Avec Jésus, la spirale de la violence qui défait les cœurs et les sociétés se mue en arc-en-ciel de paix. Comment a-t-on pu dire que sa mort apaisait le courroux divin, comme si Dieu était incapable de pardonner "soixante-dix fois sept fois", c'est-à-dire à l'infini ? Comme il faut se méfier de la brutalité des logiques humaines ! Jésus mettait fin à la suite dix fois millénaire des sacrifices sensés apaiser la colère divine. Il voulait être le premier-né d'une humanité nouvelle, celle du pardon de Dieu et des hommes, celle du pari sur l'amour seul.

Alors, à la suite du Christ, une seule question : Ai-je dû jamais pardonner ?  Quelqu'un m'a-t-il vraiment fait du mal ? Peut-être ne m'en suis-je pas aperçu ? Je ne sais... En tous les cas, serais-je capable de pardonner ? Admirons ceux qui en ont la générosité. Ceux qui pardonnent vraiment sont souvent des êtres blessés. Plutôt que d'étendre la contagion du mal, ils l'arrêtent à eux-mêmes. Ils en épuisent le venin. Plus étonnant encore, parfois : alors qu'ils pourraient garder le poing serré, les voilà qui ouvrent des mains généreuses. Singulière puissance des êtres magnanimes : au creuset de leurs cœurs, dans le bouillonnement des sentiments, la souffrance et la rancune finissent par être submergées par la bonté.
········
## Exercices à faire
1 - Résumez le texte sur le pardon en deux phrases.
2 - Recopiez tout le passage du texte sur le pardon, depuis « Alors, à la » jusqu'à « par la bonté. ».
3 - Poursuivez le texte sur le pardon à partir du point où il s'arrête.

## Documents sources
········
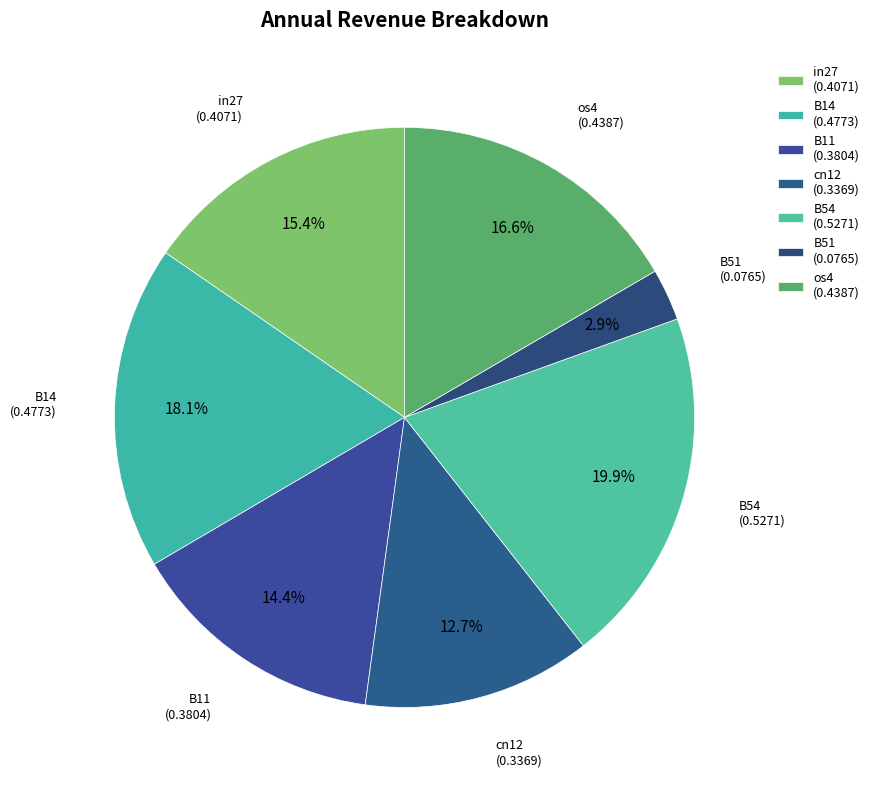

What is the change in value from B14 to B11?

-0.1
········
## Corrigé
1 - Le texte présente Jésus comme celui qui met fin à la suite millénaire des sacrifices qui devaient apaiser la colère divine, pour inaugurer une humanité nouvelle fondée sur le pardon de Dieu et des hommes et sur l'amour seul. Il invite ensuite chacun à se demander s'il serait capable de pardonner, et admire ceux qui, souvent blessés, arrêtent le mal en eux-mêmes et laissent la bonté submerger la souffrance et la rancune.

2 -
Alors, à la suite du Christ, une seule question : Ai-je dû jamais pardonner ?  Quelqu'un m'a-t-il vraiment fait du mal ? Peut-être ne m'en suis-je pas aperçu ? Je ne sais... En tous les cas, serais-je capable de pardonner ? Admirons ceux qui en ont la générosité. Ceux qui pardonnent vraiment sont souvent des êtres blessés. Plutôt que d'étendre la contagion du mal, ils l'arrêtent à eux-mêmes. Ils en épuisent le venin. Plus étonnant encore, parfois : alors qu'ils pourraient garder le poing serré, les voilà qui ouvrent des mains généreuses. Singulière puissance des êtres magnanimes : au creuset de leurs cœurs, dans le bouillonnement des sentiments, la souffrance et la rancune finissent par être submergées par la bonté.

3 -
Cette transmutation, souvent crucifiante, qui s'accomplit dans le secret, est l'acte le plus humain, le plus puissant qu'il soit donné aux hommes d'accomplir, à la suite du Christ. L'événement qui aurait pu faire grandir la brutalité dans le monde sert à la croissance de l'amour. Ceux qui pardonnent transfigurent leur propre blessure ; et ils guérissent, là où ils sont, cette plaie qui court sur le visage de l'humanité et qui la défigure depuis ses origines en tout lieu de la terre, cette plaie de la violence rancunière.

Nous avons fêté dernièrement la "Croix glorieuse" du Christ et Marie, "Notre Dame des douleurs". Que Marie qui était au pied de la croix nous aide à toujours regarder son Fils qui sans cesse répète éternellement : "Père, pardonnez-leur !".